Quoted passage
Australian snake venoms: Immunological cross-reactivity and detection in envenomed patients
There are up to 3,000 reported snakebites in humans and an estimated 6,000 snakebites in domestic animals each year in Australia. Australian elapids venoms contain potent coagulant, myolytic, and neurotoxic components and envenomings by these snakes result in similar clinical presentations and cause serious morbidity in patients. Members of the tiger snake family are indistinguishable from each other by the commercial venom detection kit so it is unclear what proportion of bites is due to each of these closely related species (Notechis sp, H.stephensii and T.carinatus). Crude venom levels have not been reported for the closely related tiger snake family species and the quantitation of venom has not been reported in clinically envenomed domestic animals. Under the umbrella of the Australian Snakebite Project (ASP) and in collaboration with the Murdoch Emergency Pet Centre (MPEC), human and domestic animal patients were examined for this study.
My thesis describes the development of sensitive, species-specific diagnostic assays to: (i) accurately determine which species of snake (Notechis sp, T.carinatus or H.stephensii) is responsible and (ii) measure crude venom, coagulopathic and neurotoxic components of venom in serial patient samples. The ability of various commercially available (Australian) human and veterinary antivenom (AV) preparations was measured for their ability to bind and neutralise the procoagulants toxins. Results suggests that the protection offered by commercial AVs against various brown snake species may be dependent on the brown snake species it has been raised against, identifying an area for further study. In addition, work was completed to localise venom components in tissue of envenomed animals, successfully illustrating the role of developed antibodies as a novel tool for examining venom toxins in vivo.

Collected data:
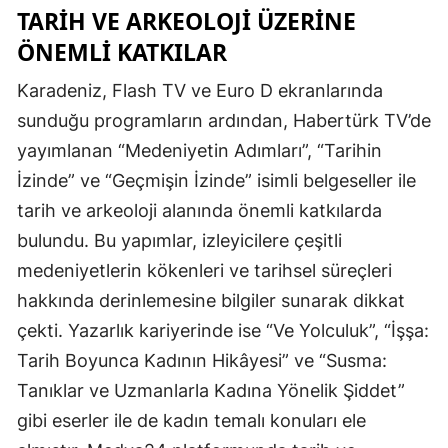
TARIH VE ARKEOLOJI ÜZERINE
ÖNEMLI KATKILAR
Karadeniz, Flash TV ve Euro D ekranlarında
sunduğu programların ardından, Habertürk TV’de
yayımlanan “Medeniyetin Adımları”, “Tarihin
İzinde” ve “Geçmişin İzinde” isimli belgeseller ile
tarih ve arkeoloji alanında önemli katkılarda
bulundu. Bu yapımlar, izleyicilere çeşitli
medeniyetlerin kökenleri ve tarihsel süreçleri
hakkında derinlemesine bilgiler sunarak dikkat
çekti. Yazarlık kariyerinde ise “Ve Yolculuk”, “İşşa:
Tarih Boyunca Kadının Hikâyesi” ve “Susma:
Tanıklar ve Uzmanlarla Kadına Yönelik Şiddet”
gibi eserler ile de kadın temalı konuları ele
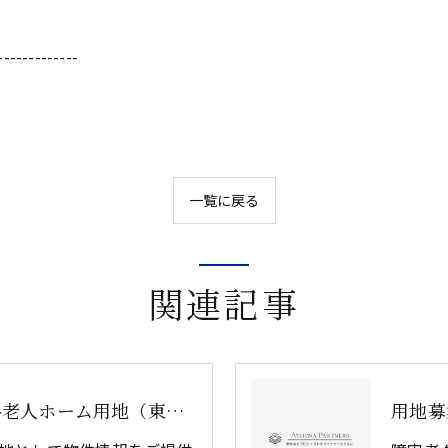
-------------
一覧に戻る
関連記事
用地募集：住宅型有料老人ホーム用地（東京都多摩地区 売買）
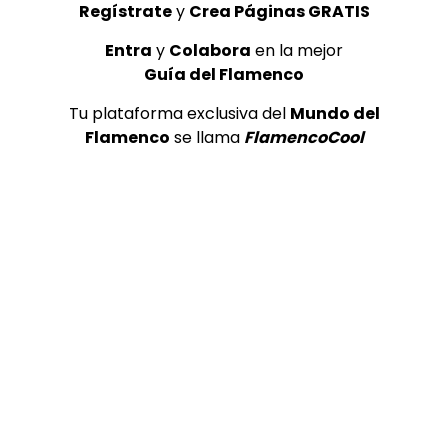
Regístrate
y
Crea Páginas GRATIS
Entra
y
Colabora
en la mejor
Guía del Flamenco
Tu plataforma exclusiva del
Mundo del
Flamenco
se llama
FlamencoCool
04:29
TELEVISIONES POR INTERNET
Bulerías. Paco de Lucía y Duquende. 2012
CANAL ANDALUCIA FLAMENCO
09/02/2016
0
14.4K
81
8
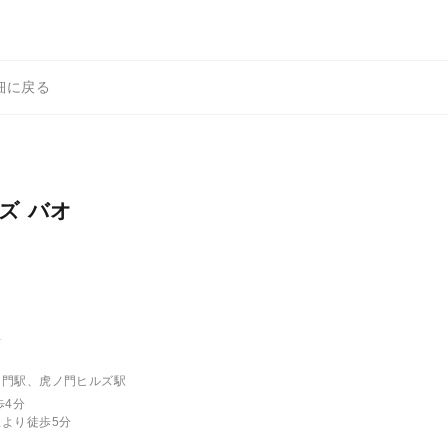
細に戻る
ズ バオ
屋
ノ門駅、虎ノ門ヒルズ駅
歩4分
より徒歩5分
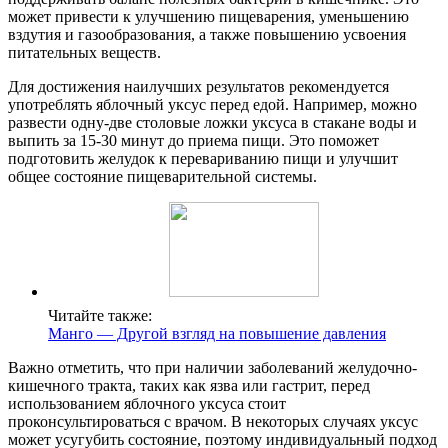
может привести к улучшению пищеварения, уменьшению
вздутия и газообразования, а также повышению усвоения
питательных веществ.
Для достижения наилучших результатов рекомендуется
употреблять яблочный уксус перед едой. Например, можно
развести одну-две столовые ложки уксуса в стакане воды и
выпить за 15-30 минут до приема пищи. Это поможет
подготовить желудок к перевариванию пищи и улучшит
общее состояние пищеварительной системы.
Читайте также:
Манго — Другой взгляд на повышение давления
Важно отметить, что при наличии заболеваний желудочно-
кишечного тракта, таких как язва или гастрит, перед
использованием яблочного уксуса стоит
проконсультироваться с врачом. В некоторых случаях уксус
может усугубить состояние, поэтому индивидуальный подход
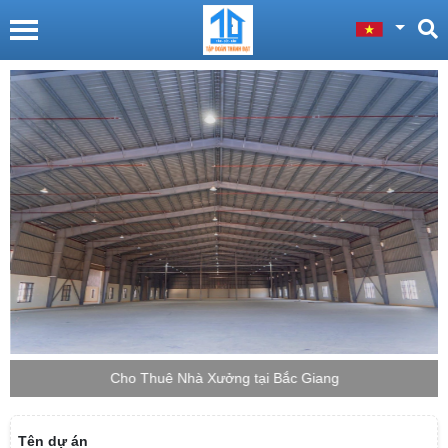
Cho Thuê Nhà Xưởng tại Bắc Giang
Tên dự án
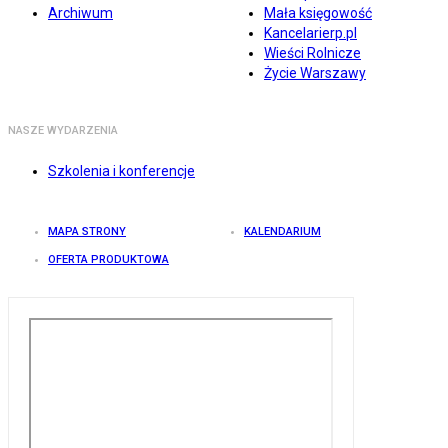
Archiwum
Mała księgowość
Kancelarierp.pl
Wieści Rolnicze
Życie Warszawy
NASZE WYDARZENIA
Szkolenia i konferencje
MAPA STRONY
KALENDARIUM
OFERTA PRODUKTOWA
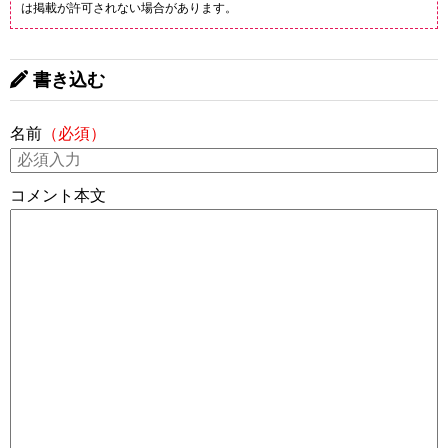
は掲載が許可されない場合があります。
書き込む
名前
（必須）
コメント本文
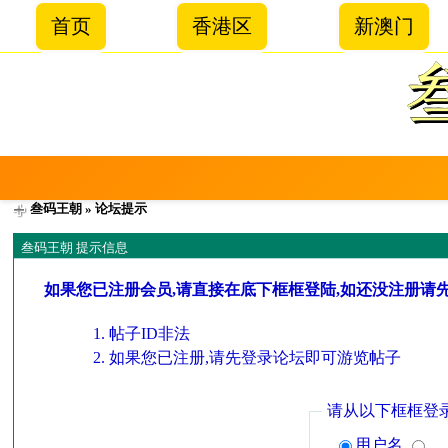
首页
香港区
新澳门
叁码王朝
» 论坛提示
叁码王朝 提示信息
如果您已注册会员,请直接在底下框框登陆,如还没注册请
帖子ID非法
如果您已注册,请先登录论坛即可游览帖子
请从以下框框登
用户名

Work instructions
1. According to the snake venom abstract, about how many snakebites in domestic animals occur each year in Australia?
2. Please pick up the snake venom abstract after its final sentence and continue it.

Answers in order
1. An estimated 6,000.

2.
This work has focused on the coagulopathic effects of Australian snake venoms as venom-induced consumptive coagulopathy (VICC) is the most common potentially lethal clinical manifestation of envenoming. It is not known whether the features and severity of VICC vary between species of snake and whether the current antivenoms are sufficiently effective in both humans and domestic animals. This work has been successful is providing retrospective diagnostic tools to determine circulating venom levels in patients for comparison with clinical data. This will aid in an evidence- based approach to determining appropriate levels of antivenom for treatment. This work has also shed light on the efficacy of commercially available antivenom treatments with implications for antivenom manufacture techniques.